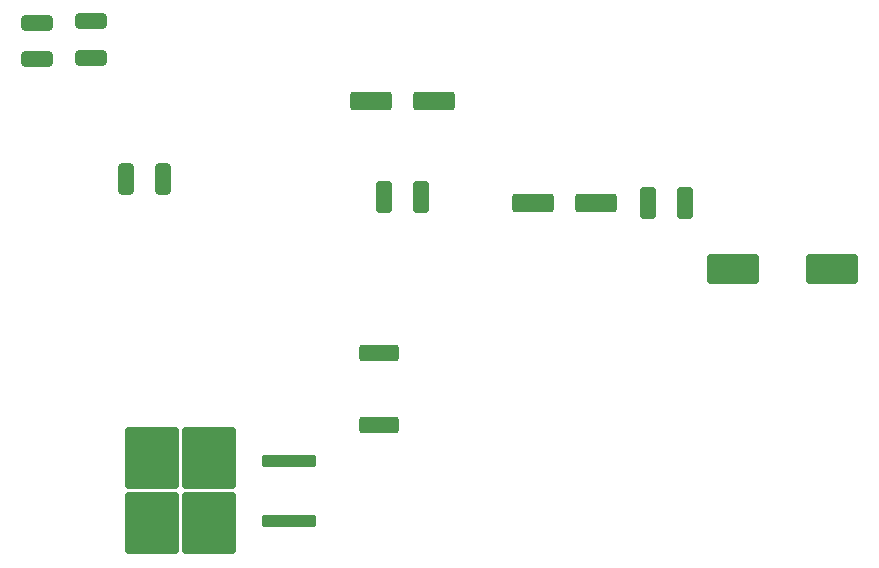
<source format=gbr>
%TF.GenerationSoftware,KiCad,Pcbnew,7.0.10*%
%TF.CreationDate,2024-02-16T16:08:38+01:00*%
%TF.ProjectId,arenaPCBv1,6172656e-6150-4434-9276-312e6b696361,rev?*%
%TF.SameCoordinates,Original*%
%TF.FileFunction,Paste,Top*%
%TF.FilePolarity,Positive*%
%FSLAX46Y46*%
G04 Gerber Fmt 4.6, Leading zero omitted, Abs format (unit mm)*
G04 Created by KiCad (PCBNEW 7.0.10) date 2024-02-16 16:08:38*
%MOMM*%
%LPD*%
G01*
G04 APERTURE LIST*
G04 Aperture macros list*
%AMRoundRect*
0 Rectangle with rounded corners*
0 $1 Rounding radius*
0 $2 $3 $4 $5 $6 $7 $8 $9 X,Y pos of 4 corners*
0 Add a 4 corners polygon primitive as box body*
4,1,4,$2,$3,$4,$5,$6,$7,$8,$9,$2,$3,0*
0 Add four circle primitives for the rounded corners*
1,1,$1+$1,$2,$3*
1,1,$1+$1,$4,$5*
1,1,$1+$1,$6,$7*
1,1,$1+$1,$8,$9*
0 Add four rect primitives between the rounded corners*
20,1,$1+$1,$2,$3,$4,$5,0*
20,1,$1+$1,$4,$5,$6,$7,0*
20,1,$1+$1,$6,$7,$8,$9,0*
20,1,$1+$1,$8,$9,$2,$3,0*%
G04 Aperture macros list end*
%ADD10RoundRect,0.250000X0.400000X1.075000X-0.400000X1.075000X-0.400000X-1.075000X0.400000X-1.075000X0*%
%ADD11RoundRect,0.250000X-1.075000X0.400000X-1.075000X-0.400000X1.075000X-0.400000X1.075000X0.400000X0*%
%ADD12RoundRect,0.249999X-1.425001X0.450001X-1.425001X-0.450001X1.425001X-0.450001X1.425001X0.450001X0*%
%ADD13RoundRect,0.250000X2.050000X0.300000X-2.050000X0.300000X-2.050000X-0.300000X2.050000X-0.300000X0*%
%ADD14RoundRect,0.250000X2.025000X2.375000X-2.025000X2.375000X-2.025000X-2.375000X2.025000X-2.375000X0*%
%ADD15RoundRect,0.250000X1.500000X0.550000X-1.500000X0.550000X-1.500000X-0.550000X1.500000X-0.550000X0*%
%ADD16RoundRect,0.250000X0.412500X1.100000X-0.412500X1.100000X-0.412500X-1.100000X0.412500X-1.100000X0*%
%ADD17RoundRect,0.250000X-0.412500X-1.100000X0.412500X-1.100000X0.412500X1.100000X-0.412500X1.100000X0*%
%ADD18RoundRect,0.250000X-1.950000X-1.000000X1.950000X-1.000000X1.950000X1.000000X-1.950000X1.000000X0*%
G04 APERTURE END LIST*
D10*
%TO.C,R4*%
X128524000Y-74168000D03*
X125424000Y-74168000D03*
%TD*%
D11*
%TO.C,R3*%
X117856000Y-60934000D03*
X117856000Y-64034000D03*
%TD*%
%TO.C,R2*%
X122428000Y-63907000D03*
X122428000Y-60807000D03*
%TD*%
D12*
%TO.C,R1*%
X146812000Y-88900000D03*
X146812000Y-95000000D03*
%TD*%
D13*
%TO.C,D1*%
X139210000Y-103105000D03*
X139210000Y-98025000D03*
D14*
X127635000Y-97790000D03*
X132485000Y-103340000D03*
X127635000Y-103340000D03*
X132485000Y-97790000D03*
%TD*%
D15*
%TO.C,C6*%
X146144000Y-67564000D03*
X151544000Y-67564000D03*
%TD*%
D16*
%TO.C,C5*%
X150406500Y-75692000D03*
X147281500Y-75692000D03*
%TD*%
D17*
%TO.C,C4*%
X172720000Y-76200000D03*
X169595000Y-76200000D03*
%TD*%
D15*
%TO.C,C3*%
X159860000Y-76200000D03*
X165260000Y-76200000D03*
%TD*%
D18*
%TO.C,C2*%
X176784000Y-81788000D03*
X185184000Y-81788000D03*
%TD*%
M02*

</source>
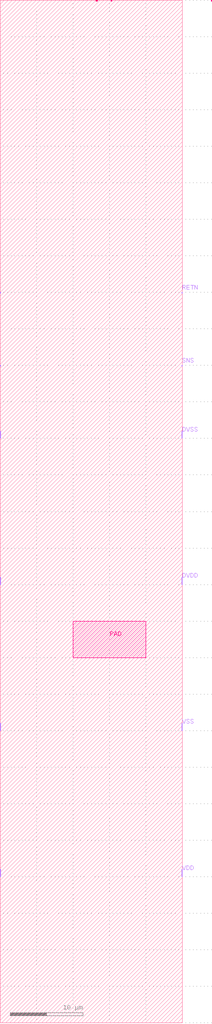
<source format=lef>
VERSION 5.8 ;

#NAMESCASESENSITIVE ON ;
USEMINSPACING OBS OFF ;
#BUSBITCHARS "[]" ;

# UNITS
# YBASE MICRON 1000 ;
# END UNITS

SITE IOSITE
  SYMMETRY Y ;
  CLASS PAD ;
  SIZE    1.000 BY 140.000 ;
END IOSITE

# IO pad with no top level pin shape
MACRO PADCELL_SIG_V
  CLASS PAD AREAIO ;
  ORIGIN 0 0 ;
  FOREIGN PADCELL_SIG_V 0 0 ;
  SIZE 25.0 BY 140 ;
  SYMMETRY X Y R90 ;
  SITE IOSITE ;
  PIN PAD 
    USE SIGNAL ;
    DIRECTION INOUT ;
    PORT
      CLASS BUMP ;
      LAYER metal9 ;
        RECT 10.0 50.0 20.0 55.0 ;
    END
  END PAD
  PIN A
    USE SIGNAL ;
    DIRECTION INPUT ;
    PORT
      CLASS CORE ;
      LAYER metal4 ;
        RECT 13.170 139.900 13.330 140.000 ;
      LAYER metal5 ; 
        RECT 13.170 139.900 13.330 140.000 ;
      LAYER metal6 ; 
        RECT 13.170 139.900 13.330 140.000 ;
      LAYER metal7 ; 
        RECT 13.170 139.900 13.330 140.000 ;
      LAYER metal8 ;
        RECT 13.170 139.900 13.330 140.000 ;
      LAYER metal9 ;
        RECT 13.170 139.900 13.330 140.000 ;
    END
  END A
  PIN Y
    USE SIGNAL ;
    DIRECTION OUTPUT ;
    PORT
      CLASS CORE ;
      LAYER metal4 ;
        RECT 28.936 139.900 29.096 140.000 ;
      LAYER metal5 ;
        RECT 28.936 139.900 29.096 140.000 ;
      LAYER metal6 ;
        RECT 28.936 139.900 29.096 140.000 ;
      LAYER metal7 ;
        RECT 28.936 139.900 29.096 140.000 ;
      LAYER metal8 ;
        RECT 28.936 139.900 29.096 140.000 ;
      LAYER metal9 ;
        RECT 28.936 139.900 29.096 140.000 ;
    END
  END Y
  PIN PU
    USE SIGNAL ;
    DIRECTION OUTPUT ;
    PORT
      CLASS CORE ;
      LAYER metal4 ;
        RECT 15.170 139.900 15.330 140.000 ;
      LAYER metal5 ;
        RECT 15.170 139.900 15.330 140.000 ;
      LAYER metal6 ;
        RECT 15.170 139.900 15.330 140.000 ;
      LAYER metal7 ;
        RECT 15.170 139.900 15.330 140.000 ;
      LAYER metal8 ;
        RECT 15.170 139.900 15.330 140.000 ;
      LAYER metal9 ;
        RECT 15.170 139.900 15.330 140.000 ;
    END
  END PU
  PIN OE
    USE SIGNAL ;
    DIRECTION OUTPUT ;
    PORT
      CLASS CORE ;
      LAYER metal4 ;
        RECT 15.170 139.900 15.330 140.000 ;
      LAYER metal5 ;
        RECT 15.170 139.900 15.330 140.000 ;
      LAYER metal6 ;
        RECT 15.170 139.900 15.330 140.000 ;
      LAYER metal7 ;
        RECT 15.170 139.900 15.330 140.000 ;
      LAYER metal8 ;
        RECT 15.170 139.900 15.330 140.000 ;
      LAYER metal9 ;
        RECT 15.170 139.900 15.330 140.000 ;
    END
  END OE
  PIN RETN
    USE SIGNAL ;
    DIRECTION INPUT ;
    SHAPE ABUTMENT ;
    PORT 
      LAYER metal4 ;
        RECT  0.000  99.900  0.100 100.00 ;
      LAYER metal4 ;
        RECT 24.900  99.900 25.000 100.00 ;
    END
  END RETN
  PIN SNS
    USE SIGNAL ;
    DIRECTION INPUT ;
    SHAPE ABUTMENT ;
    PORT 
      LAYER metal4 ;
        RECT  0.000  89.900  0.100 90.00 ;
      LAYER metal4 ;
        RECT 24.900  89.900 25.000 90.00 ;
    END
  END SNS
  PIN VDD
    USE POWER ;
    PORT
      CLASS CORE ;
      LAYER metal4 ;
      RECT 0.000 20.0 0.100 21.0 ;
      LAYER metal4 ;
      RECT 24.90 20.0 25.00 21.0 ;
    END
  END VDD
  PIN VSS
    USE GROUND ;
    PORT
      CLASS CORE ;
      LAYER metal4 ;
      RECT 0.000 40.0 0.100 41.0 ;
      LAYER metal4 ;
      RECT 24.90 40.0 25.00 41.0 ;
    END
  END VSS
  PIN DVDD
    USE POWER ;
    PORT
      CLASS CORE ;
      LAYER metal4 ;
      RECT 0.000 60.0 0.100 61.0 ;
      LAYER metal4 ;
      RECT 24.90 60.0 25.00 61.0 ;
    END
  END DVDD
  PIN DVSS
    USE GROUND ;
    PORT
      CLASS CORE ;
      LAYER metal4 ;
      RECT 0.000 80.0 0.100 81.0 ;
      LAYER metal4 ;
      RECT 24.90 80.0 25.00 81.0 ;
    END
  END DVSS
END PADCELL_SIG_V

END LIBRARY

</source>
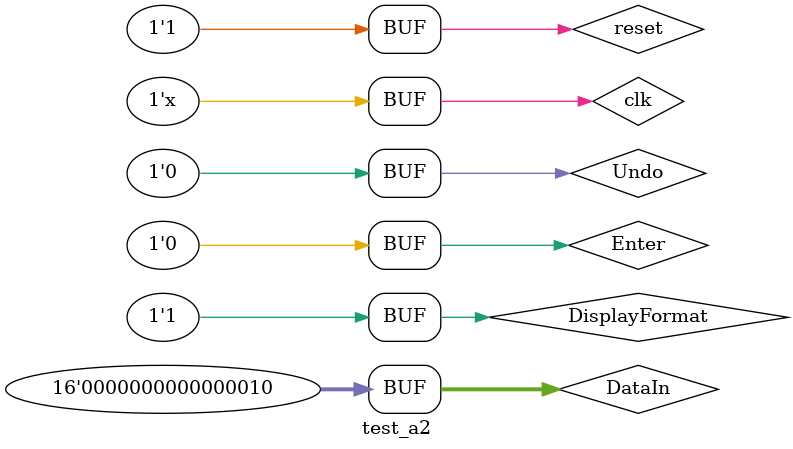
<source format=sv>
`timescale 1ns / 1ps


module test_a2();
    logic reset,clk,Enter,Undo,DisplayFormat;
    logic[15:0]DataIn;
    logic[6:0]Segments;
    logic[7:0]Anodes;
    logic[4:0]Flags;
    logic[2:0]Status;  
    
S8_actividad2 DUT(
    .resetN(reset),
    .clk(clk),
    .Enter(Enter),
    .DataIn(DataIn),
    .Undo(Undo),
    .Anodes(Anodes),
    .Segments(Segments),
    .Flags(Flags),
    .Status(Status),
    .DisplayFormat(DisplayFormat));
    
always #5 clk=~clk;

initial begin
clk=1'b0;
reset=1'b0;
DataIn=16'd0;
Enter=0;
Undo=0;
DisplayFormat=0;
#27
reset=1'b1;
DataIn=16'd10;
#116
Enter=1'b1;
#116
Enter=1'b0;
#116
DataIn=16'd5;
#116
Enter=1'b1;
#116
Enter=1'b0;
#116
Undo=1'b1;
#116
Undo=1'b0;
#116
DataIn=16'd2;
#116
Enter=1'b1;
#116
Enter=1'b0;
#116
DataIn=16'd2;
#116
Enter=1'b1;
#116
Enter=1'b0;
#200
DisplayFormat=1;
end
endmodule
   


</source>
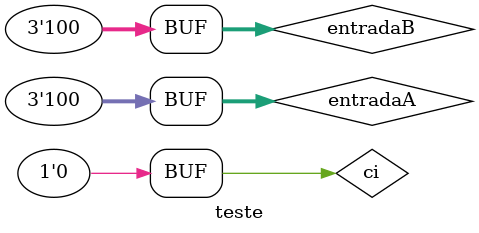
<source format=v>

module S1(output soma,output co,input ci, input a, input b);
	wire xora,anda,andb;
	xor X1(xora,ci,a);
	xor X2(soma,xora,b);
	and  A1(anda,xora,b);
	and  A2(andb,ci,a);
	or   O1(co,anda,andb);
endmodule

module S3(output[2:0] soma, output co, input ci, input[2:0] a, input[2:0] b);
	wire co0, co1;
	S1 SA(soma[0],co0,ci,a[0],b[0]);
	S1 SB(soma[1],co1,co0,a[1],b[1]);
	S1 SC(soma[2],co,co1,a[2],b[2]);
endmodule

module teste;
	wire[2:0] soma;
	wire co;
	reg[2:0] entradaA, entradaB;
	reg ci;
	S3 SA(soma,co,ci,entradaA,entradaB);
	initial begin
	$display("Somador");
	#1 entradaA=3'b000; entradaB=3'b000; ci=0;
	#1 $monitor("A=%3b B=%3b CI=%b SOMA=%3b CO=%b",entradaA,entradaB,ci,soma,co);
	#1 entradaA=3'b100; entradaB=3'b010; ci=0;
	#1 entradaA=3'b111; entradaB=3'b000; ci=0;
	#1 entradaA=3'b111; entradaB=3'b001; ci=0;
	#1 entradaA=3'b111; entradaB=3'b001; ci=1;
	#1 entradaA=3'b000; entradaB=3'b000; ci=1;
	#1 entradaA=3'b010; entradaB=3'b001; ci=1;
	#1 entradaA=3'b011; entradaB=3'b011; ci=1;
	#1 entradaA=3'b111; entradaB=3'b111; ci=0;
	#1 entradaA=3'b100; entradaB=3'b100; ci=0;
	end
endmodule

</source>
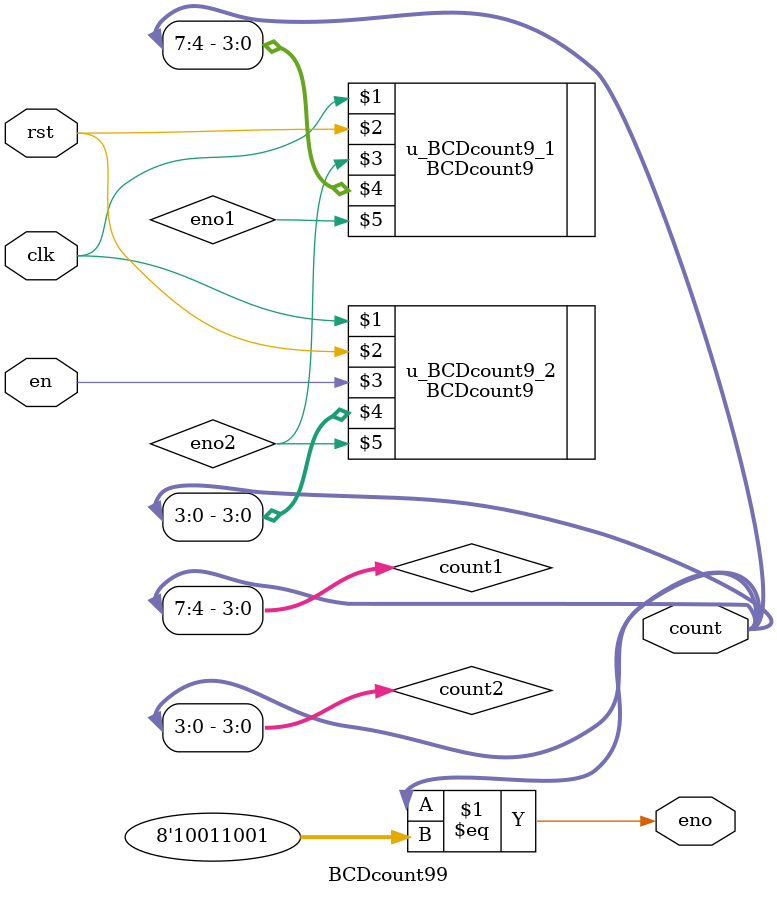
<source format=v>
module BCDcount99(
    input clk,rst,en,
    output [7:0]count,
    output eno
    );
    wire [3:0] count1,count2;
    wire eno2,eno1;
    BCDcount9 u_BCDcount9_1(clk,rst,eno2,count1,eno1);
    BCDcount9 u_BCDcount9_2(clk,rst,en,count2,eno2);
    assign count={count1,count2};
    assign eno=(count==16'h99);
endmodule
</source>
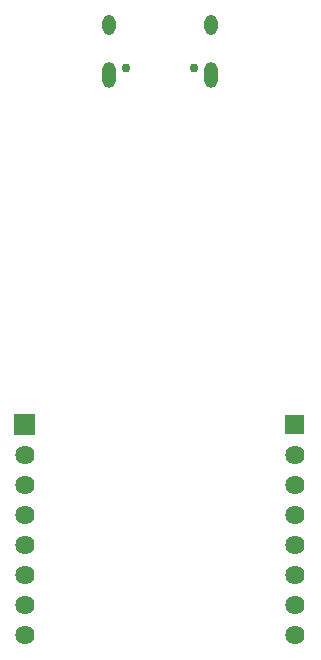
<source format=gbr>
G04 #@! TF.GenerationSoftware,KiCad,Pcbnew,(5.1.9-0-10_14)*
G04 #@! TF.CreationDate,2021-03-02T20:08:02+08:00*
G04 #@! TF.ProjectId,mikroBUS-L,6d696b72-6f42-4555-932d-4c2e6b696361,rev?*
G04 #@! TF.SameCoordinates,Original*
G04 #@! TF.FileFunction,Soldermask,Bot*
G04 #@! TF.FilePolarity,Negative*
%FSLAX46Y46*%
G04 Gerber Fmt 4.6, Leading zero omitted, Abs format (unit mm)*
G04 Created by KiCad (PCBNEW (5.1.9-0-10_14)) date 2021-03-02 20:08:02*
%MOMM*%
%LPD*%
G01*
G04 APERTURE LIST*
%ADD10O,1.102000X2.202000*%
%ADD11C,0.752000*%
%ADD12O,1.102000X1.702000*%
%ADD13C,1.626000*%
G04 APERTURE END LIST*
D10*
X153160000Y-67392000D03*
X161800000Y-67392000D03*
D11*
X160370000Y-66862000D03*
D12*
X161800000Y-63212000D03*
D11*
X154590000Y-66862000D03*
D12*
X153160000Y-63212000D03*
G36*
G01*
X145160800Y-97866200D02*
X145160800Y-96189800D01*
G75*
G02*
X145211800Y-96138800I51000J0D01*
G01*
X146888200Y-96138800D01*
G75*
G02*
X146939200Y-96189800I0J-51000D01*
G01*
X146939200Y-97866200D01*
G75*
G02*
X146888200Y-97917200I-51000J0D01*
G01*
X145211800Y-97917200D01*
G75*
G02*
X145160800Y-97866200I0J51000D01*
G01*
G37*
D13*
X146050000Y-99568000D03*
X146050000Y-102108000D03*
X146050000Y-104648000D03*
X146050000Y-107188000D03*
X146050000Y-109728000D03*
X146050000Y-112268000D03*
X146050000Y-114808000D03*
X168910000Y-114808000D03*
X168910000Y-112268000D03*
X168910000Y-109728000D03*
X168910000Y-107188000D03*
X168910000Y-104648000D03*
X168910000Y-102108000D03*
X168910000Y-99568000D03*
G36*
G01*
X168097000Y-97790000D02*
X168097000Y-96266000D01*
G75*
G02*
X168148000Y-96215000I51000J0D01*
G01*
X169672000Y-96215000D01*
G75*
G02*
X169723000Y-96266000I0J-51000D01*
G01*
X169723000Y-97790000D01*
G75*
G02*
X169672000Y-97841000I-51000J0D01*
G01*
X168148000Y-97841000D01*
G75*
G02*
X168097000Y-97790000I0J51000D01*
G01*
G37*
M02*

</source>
+++
#### TASK PROMPT:
Reproduce word for word the material above, starting with the line that has "0 $1 Rounding radius*" and stopping after the line that has "1,1,$1+$1,$8,$9*".

#### RESULT:
0 $1 Rounding radius*
0 $2 $3 $4 $5 $6 $7 $8 $9 X,Y pos of 4 corners*
0 Add a 4 corners polygon primitive as box body*
4,1,4,$2,$3,$4,$5,$6,$7,$8,$9,$2,$3,0*
0 Add four circle primitives for the rounded corners*
1,1,$1+$1,$2,$3*
1,1,$1+$1,$4,$5*
1,1,$1+$1,$6,$7*
1,1,$1+$1,$8,$9*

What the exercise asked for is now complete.